Trecho selecionado
Se existe algo que praticamente todo fã de filme de terror precisa conviver é com os comentários referentes à paixão por este gênero cinematográfico. Família, amigos, namoradas, parentes das namoradas, colegas de trabalhos… Todos criticam. Frases como “você tem um gosto doentio” ou “esses filmes não podem atrair coisas boas” são tão faladas por mães e tias que já fazem parte do dia-a-dia familiar.
Felizmente, o gosto por filmes de terror, ou pela literatura gótica do período anterior ao cinema, nunca fez nenhum ser humano se tornar assassino. Ou se fez, os número são de casos isolados e, desta forma, culpar as películas por isso nunca chegou a ser oficializado. Desta forma, os fãs dos filmes de terror costumam ser pessoas iguais aos de gêneros tão distintos como drama, aventura e comédia.
Na verdade, a admiração por tramas de terror faz parte do que a autora Vanessa Schwartz, no livro O Cinema e a Invenção da Vida Moderna, chama de “gosto do público pela realidade”. Segundo ela, tal característica é bem comum até nas pessoas que nunca assistiram ou assistiriam alguma película do gênero.
Antes de seguirmos com este artigo, responda com sinceridade. O que você falaria para um amigo que convidasse você para passar uma agradável tarde em um necrotério olhando os corpos dos indigentes? Achou estranha a pergunta? Pois tal proposta era feita, e aceita, com grande naturalidade na Paris no último terço do século XIX.
Vanessa Schwartz define que “nenhum povo do mundo aprecia tanto os divertimentos quantos os parisienses. Manhã, tarde e noite. Há sempre algo para ser visto.” O necrotério em questão foi construído em 1864 no centro de Paris, atrás da catedral de Notre Dame e era aberto ao público sete dias por semana, do amanhecer ao anoitecer. A instituição teve início em uma sala escura e úmida, onde os visitantes só podiam entrar um após o outro e precisavam forçar seus rostos contra uma abertura para identificarem os cadáveres.
Tal informação pode ser vista como um interesse pelo macabro, mau gosto e um desrespeito com os mortos, mas na verdade, a autora defende que o necrotério funcionava como uma espécie de teatro ou museu, quase semelhante ao famoso de cera que surgiu algumas décadas depois na própria Paris. Na verdade, o necrotério possuía uma função pública. O local tinha o principal objetivo de servir como depósito para o morto anônimo, cuja identidade, esperavam os admiradores, pudesse ser estabelecida por meio desta exibição pública.
O necrotério também serviu como um auxiliar visual do jornal, colocando no palco os mortos que haviam sido descritos em detalhes, com sensacionalismo, pela imprensa francesa. Quando as matérias locais noticiavam algum crime bárbaro, ou corpo que fosse considerado “novidade”, como o de crianças, o número de visitantes dobrava naquela semana. Tal interesse, segundo Schwartz, nada mais era do que uma curiosidade natural, que mudou de palco quando foi inaugurado o museu de cera.

Partes do exercício
1/ Em que ano foi construído o necrotério de Paris citado no texto sobre os fãs de filmes de terror?
2/ Repita tudo o que vai de "Se existe algo" até "do dia-a-dia familiar." no texto sobre os fãs de filmes de terror.

Registros

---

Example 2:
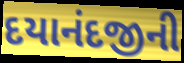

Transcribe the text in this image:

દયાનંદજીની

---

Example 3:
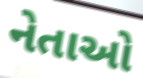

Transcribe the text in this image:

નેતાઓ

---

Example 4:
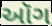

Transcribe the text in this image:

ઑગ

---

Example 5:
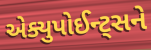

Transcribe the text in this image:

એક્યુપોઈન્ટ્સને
* * *
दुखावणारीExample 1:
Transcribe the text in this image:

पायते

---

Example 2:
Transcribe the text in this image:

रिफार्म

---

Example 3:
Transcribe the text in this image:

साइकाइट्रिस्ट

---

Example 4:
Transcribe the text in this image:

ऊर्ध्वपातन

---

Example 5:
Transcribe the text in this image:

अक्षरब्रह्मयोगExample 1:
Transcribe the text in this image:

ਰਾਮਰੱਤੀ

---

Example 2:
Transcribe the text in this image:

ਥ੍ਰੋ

Soluções dos problemas
1/ Em 1864.

2/
Se existe algo que praticamente todo fã de filme de terror precisa conviver é com os comentários referentes à paixão por este gênero cinematográfico. Família, amigos, namoradas, parentes das namoradas, colegas de trabalhos… Todos criticam. Frases como “você tem um gosto doentio” ou “esses filmes não podem atrair coisas boas” são tão faladas por mães e tias que já fazem parte do dia-a-dia familiar.